CAA deputy chairman resigns following error of judgment
The deputy chairman of the Civil Aviation Authority (CAA) has resigned after an "error of judgment" involving an airline he part owns and a competitor.
The crown entity, which oversees aviation safety, said deputy chairman Peter Griffiths had resigned after passing on information regarding the suspension of an airline.
This was Tauranga-based airline Sunair Aviation, and the information was given to Great Barrier Island-based Barrier Air, which Griffiths bought 25 per cent of in April this year.
Griffiths, and CAA chairman Nigel Gould said this was an error of judgment.
Sunair had also received an apology from both Griffiths and Gould.
"That said, it should be acknowledged that Peter's intent was to offer Barrier Air assistance to Sunair in order to minimise the adverse effect on its customers and when he initiated the contact with Barrier Air he did not realise that the suspension was not yet in place," the CAA said.
"Despite that good intent, Peter freely admits to an error of judgement and has submitted his resignation from the board."
Gould said the resignation and an internal debrief in this "very rare" case was sufficient to address the issue.
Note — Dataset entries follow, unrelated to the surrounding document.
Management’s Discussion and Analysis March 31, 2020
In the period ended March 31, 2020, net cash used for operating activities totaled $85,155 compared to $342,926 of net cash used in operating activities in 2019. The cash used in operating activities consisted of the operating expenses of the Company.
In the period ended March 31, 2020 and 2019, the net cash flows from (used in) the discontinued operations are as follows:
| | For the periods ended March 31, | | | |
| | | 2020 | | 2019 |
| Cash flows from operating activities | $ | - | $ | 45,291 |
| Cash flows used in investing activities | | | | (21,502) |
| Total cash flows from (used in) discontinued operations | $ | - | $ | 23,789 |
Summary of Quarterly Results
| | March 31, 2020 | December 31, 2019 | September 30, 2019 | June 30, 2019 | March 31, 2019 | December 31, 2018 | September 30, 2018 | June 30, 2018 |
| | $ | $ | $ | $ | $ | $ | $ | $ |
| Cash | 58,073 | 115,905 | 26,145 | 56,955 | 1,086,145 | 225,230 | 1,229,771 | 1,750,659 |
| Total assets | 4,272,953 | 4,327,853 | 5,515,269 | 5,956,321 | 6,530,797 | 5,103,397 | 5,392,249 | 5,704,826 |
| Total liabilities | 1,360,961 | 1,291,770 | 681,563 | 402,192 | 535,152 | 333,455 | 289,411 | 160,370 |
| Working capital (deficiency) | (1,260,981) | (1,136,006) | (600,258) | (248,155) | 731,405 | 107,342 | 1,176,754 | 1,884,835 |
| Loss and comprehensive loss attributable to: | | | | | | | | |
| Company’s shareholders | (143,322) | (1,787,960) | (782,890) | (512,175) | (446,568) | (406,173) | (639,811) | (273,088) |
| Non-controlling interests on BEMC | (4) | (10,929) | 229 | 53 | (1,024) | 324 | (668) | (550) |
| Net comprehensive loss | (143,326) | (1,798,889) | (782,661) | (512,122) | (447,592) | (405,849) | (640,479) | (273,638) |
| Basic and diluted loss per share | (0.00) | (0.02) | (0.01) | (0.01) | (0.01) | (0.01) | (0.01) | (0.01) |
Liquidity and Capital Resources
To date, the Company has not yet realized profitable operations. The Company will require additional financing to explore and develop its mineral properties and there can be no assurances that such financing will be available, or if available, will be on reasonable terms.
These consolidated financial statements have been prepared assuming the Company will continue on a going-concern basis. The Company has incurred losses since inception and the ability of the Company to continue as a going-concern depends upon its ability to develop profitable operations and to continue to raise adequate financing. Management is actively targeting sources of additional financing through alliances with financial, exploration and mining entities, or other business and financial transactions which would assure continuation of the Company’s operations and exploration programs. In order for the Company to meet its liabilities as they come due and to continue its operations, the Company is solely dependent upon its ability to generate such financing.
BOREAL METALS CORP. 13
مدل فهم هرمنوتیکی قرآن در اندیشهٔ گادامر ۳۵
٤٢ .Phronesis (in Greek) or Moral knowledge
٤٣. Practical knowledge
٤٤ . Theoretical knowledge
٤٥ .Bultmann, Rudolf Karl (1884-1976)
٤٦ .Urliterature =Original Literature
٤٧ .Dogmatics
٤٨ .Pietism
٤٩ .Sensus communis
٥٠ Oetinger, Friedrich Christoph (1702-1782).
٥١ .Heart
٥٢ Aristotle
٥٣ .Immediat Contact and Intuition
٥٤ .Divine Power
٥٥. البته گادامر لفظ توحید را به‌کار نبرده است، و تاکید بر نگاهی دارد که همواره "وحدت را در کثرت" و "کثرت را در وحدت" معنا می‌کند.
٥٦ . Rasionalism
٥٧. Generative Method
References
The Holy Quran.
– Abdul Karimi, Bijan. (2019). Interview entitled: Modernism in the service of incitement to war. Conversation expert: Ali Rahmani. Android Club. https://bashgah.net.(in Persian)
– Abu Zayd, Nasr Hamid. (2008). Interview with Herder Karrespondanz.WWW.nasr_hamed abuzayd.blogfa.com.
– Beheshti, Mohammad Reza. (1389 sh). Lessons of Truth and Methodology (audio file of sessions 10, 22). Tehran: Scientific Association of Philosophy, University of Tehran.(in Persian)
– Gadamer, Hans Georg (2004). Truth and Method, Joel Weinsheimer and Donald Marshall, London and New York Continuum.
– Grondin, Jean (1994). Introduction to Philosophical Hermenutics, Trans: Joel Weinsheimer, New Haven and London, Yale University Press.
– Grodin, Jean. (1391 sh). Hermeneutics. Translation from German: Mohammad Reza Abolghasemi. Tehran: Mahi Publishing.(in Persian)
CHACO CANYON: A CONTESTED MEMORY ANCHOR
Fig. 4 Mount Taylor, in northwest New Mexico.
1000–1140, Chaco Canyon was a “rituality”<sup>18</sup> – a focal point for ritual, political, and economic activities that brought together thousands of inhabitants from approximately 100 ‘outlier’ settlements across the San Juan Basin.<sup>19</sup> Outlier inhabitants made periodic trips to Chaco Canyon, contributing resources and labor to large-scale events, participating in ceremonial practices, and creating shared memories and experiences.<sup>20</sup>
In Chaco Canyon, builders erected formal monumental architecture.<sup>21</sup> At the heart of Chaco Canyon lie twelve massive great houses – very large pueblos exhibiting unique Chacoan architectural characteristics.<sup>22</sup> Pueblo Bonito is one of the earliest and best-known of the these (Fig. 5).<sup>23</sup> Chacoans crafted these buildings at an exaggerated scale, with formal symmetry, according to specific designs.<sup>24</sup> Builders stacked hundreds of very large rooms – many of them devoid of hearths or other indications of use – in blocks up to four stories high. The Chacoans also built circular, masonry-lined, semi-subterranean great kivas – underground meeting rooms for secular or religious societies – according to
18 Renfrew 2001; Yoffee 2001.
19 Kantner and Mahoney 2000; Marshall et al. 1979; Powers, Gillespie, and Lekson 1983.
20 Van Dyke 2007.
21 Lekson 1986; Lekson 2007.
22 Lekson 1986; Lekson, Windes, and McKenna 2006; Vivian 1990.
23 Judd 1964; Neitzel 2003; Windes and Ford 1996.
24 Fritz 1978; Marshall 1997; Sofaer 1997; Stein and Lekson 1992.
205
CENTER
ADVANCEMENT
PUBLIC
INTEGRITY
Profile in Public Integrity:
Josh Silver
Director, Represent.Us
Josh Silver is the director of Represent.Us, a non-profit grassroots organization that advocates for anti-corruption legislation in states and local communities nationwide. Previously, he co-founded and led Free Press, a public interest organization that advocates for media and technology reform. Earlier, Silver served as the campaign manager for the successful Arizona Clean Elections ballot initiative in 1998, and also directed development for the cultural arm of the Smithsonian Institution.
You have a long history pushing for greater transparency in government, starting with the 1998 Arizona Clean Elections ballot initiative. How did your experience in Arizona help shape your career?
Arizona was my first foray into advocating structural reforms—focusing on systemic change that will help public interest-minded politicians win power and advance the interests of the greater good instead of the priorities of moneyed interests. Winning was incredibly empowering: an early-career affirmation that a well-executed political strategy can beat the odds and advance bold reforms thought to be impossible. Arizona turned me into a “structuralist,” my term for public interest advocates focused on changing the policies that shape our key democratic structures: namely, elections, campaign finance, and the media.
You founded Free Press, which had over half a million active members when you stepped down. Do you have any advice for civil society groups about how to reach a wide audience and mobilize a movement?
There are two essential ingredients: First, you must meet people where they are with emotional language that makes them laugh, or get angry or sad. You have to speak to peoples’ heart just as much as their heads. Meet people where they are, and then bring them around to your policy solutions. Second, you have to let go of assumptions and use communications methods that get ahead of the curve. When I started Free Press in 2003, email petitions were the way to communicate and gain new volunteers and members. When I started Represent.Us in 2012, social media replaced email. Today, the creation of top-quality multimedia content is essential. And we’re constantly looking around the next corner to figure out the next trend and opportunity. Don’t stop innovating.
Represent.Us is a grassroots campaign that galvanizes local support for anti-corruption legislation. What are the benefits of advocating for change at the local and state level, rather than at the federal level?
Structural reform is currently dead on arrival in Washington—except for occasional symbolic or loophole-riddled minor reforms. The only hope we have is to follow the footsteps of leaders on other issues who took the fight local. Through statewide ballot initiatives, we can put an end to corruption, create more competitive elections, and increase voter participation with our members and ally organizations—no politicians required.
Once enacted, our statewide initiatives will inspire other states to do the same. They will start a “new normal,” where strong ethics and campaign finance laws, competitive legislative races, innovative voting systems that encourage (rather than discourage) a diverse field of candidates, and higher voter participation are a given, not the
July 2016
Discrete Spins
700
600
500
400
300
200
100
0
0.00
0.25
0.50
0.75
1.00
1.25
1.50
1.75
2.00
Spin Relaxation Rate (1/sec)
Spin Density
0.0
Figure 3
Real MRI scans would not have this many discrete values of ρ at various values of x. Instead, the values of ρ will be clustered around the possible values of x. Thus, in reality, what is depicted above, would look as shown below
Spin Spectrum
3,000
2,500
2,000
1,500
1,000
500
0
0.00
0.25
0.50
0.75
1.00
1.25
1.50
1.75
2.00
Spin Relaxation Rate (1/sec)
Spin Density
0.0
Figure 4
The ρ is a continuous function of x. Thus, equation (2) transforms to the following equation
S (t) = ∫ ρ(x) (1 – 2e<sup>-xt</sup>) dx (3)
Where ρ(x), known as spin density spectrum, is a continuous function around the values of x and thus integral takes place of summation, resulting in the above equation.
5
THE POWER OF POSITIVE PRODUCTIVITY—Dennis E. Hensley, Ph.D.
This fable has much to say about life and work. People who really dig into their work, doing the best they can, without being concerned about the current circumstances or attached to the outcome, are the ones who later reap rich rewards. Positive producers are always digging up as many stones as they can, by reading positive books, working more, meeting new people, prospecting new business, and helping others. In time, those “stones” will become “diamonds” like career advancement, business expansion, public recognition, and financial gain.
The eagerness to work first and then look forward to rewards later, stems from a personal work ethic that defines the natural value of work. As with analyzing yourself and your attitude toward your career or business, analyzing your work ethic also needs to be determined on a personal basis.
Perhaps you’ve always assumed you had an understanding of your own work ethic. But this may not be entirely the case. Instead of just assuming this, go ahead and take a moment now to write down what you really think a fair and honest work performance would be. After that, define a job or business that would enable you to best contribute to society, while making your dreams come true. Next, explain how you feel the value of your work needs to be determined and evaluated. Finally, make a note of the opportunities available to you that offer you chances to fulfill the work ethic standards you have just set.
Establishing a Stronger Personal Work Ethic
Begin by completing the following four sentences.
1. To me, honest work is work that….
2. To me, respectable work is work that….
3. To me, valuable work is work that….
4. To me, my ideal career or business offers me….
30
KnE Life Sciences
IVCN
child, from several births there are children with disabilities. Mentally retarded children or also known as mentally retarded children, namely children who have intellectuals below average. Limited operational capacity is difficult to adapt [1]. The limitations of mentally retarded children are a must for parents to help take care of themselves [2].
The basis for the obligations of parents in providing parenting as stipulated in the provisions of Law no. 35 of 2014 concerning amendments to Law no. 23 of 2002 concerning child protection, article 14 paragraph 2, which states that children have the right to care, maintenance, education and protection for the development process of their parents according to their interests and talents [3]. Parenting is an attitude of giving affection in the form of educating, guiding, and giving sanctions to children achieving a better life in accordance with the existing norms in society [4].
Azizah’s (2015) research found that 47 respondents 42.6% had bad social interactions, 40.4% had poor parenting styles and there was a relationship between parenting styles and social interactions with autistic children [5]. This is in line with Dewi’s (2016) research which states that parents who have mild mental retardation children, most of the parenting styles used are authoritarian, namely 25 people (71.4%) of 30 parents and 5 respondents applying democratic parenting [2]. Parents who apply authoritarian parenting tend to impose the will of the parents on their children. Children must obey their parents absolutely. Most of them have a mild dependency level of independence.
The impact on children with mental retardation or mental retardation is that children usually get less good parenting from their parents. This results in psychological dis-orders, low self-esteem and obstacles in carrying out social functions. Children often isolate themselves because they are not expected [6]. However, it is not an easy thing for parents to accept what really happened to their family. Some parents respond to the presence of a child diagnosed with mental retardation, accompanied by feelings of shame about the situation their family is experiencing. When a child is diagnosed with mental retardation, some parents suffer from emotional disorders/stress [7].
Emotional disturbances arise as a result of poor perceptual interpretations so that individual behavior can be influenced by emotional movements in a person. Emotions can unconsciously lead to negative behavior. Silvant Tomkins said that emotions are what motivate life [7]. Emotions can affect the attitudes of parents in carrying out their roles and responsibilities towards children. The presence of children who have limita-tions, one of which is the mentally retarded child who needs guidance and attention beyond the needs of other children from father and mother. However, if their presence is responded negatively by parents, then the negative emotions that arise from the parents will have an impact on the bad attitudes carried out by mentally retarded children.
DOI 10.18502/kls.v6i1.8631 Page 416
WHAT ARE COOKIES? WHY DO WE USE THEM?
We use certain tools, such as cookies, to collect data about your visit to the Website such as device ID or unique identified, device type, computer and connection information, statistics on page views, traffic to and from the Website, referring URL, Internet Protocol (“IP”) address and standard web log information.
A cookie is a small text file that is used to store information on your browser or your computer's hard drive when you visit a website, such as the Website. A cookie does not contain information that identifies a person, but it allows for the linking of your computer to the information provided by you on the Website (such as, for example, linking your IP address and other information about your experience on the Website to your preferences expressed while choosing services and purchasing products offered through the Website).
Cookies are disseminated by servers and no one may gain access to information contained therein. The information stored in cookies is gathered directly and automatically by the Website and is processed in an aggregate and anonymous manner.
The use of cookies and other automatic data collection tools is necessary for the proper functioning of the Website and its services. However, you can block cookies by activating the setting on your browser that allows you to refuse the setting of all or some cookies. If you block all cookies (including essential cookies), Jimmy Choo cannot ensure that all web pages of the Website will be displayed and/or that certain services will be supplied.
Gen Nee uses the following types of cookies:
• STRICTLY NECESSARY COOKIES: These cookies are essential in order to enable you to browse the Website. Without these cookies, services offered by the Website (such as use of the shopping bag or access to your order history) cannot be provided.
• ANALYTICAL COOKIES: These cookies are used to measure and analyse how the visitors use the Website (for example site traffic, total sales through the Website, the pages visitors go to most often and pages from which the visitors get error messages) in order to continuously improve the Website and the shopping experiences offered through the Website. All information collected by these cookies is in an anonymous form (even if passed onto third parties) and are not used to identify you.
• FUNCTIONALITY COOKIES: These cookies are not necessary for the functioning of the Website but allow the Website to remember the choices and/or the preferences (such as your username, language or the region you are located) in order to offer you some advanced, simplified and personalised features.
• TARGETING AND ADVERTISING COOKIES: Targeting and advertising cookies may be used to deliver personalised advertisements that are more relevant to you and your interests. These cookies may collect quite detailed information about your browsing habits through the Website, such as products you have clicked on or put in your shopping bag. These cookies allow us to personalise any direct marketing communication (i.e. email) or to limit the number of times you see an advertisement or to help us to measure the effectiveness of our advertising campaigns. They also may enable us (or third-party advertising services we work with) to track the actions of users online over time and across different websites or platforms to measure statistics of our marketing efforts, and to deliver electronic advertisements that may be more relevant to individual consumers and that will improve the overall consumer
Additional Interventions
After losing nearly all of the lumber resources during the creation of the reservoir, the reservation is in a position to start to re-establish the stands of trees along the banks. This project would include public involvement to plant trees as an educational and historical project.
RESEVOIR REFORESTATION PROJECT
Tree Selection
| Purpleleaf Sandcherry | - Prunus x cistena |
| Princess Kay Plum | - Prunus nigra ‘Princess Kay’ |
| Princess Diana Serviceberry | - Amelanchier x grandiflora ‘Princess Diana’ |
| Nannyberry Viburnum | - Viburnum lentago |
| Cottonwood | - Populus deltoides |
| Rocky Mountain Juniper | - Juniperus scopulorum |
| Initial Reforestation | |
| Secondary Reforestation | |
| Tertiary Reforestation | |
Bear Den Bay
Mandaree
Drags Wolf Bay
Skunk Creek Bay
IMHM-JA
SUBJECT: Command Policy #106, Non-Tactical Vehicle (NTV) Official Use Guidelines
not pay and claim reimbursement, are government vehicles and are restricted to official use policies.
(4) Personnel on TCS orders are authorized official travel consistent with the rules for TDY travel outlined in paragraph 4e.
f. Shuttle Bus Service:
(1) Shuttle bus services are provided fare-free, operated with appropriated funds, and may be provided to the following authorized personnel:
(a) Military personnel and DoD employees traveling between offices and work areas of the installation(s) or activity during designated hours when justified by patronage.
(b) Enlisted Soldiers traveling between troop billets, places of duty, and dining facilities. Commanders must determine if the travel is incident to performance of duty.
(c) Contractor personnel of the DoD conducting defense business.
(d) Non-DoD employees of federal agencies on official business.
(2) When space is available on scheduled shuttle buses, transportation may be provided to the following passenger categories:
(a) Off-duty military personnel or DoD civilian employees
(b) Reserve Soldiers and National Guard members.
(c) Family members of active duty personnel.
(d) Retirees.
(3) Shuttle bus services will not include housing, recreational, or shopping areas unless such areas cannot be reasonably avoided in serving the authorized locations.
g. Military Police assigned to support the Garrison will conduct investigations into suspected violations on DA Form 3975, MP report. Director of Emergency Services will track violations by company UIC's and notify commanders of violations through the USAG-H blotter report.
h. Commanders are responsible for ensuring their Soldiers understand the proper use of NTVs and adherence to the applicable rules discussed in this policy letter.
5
Regulatory decision making was done by the Director of Civil Aviation, independent of the board, which meant while there were obvious risks to having people involved with aviation on the board, it also provided advantages.
"On balance, providing that conflicts of interest are managed correctly and board members do not act on information held then the benefits of having some sector knowledge/involvement on the board outweighs the risks."
Griffiths was also chairman of Z Energy and a director at NZX-listed Metro Performance Glass, having previously been BP New Zealand managing director.
Griffiths' CAA profile said he had a lifelong interest in aviation and aircraft.
Sunair was grounded by the CAA for the second time in less than a year earlier this month.
The CAA said this decision was the result of an audit of Sunair records which found a number of anomalies and omissions in maintenance records.
"These findings created a reasonable doubt about the airworthiness of the aircraft operated by Sunair and the Operator's maintenance control and the quality assurance systems intended to ensure their airworthiness."